What the task requires: In the entries below, find the string "Australia" and return each line holding it.

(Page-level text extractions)
========

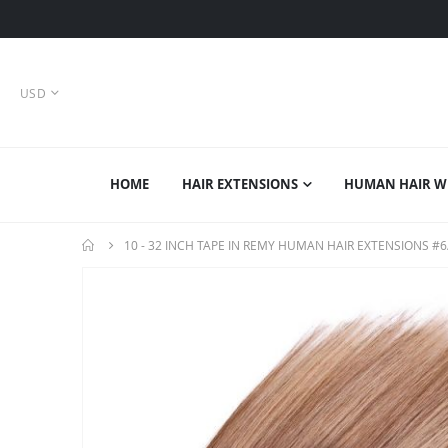
CURRENCY
USD
HOME
HAIR EXTENSIONS
HUMAN HAIR W
10 - 32 INCH TAPE IN REMY HUMAN HAIR EXTENSIONS #6
Skip
to
the
end
of
the
images
gallery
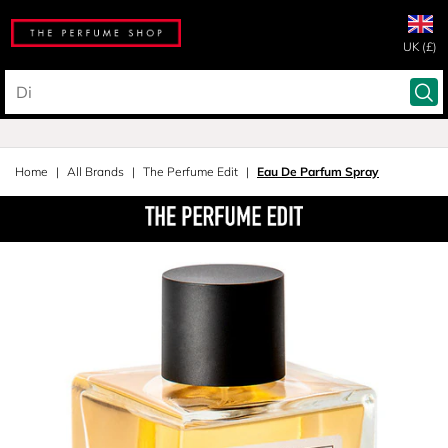
UK (£)
Home
All Brands
The Perfume Edit
Eau De Parfum Spray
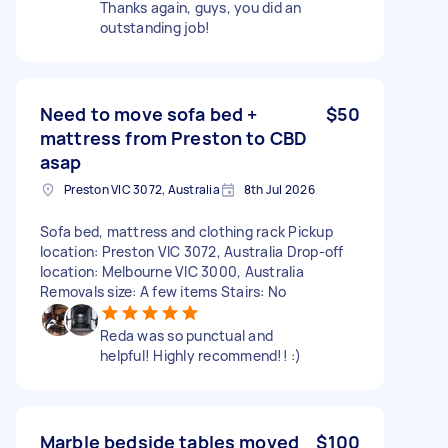
Thanks again, guys, you did an
outstanding job!
Need to move sofa bed +
$50
mattress from Preston to CBD
asap
Preston VIC 3072, Australia
8th Jul 2026
Sofa bed, mattress and clothing rack Pickup
location: Preston VIC 3072, Australia Drop-off
location: Melbourne VIC 3000, Australia
Removals size: A few items Stairs: No
Reda was so punctual and
helpful! Highly recommend!! :)
Marble bedside tables moved
$100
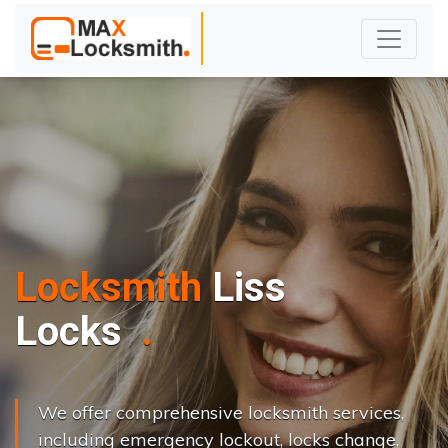
Locksmith
Liss
L
o
c
k
s
C
h
a
n
g
e
.
.
|
We offer comprehensive locksmith services,
including emergency lockout, locks change,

========

Exercise response:
Preston VIC 3072, Australia
location: Preston VIC 3072, Australia Drop-off
location: Melbourne VIC 3000, Australia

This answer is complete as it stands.